Source data
=== Begin Enclosure ===
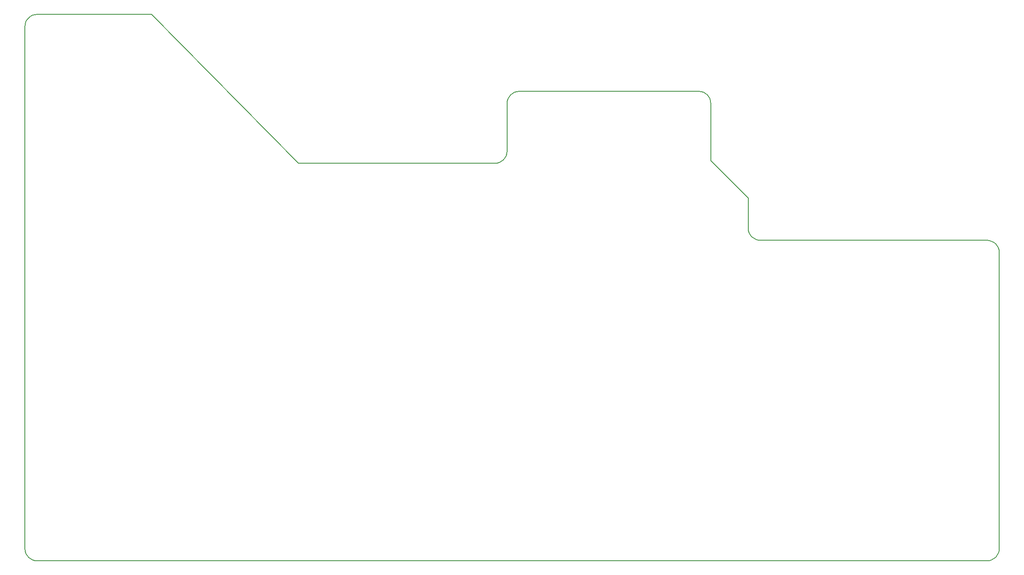
<source format=gbr>
G04 PROTEUS GERBER X2 FILE*
%TF.GenerationSoftware,Labcenter,Proteus,8.6-SP2-Build23525*%
%TF.CreationDate,2023-01-29T17:34:11+00:00*%
%TF.FileFunction,NonPlated,1,2,NPTH*%
%TF.FilePolarity,Positive*%
%TF.Part,Single*%
%FSLAX45Y45*%
%MOMM*%
G01*
%TA.AperFunction,Profile*%
%ADD25C,0.203200*%
%TD.AperFunction*%
D25*
X-10500000Y-7200000D02*
X-10551117Y-7195026D01*
X-10598389Y-7180713D01*
X-10640900Y-7157977D01*
X-10677734Y-7127734D01*
X-10707977Y-7090900D01*
X-10730713Y-7048389D01*
X-10745026Y-7001117D01*
X-10750000Y-6950000D01*
X-10750000Y+3550000D02*
X-10745026Y+3601117D01*
X-10730713Y+3648389D01*
X-10707977Y+3690900D01*
X-10677734Y+3727734D01*
X-10640900Y+3757977D01*
X-10598389Y+3780713D01*
X-10551117Y+3795026D01*
X-10500000Y+3800000D01*
X-5250000Y+800000D02*
X-8200000Y+3800000D01*
X+3800000Y+100000D02*
X+3050000Y+850000D01*
X-1300000Y+800000D02*
X-1248883Y+804974D01*
X-1201611Y+819287D01*
X-1159100Y+842023D01*
X-1122266Y+872266D01*
X-1092023Y+909100D01*
X-1069287Y+951611D01*
X-1054974Y+998883D01*
X-1050000Y+1050000D01*
X-1050000Y+2000000D02*
X-1045026Y+2051117D01*
X-1030713Y+2098389D01*
X-1007977Y+2140900D01*
X-977734Y+2177734D01*
X-940900Y+2207977D01*
X-898389Y+2230713D01*
X-851117Y+2245026D01*
X-800000Y+2250000D01*
X+2800000Y+2250000D02*
X+2851117Y+2245026D01*
X+2898389Y+2230713D01*
X+2940900Y+2207977D01*
X+2977734Y+2177734D01*
X+3007977Y+2140900D01*
X+3030713Y+2098389D01*
X+3045026Y+2051117D01*
X+3050000Y+2000000D01*
X+4050000Y-750000D02*
X+3998883Y-745026D01*
X+3951611Y-730713D01*
X+3909100Y-707977D01*
X+3872266Y-677734D01*
X+3842023Y-640900D01*
X+3819287Y-598389D01*
X+3804974Y-551117D01*
X+3800000Y-500000D01*
X+8600000Y-750000D02*
X+8651117Y-754974D01*
X+8698389Y-769287D01*
X+8740900Y-792023D01*
X+8777734Y-822266D01*
X+8807977Y-859100D01*
X+8830713Y-901611D01*
X+8845026Y-948883D01*
X+8850000Y-1000000D01*
X+8600000Y-7200000D02*
X+8651117Y-7195026D01*
X+8698389Y-7180713D01*
X+8740900Y-7157977D01*
X+8777734Y-7127734D01*
X+8807977Y-7090900D01*
X+8830713Y-7048389D01*
X+8845026Y-7001117D01*
X+8850000Y-6950000D01*
X-800000Y+2250000D02*
X+2800000Y+2250000D01*
X-1050000Y+2000000D02*
X-1050000Y+1050000D01*
X-1300000Y+800000D02*
X-5250000Y+800000D01*
X+3050000Y+850000D02*
X+3050000Y+2000000D01*
X+3800000Y-500000D02*
X+3800000Y+100000D01*
X+4050000Y-750000D02*
X+8600000Y-750000D01*
X+8850000Y-6950000D02*
X+8850000Y-1000000D01*
X+8600000Y-7200000D02*
X-10500000Y-7200000D01*
X-10750000Y-6950000D02*
X-10750000Y+3550000D01*
X-10500000Y+3800000D02*
X-8200000Y+3800000D01*
M02*

</source>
=== End Enclosure ===
[The task]
Nothing but a number belongs in the answer: the number of lines above that contain "AperFunction".

[Solution below]
2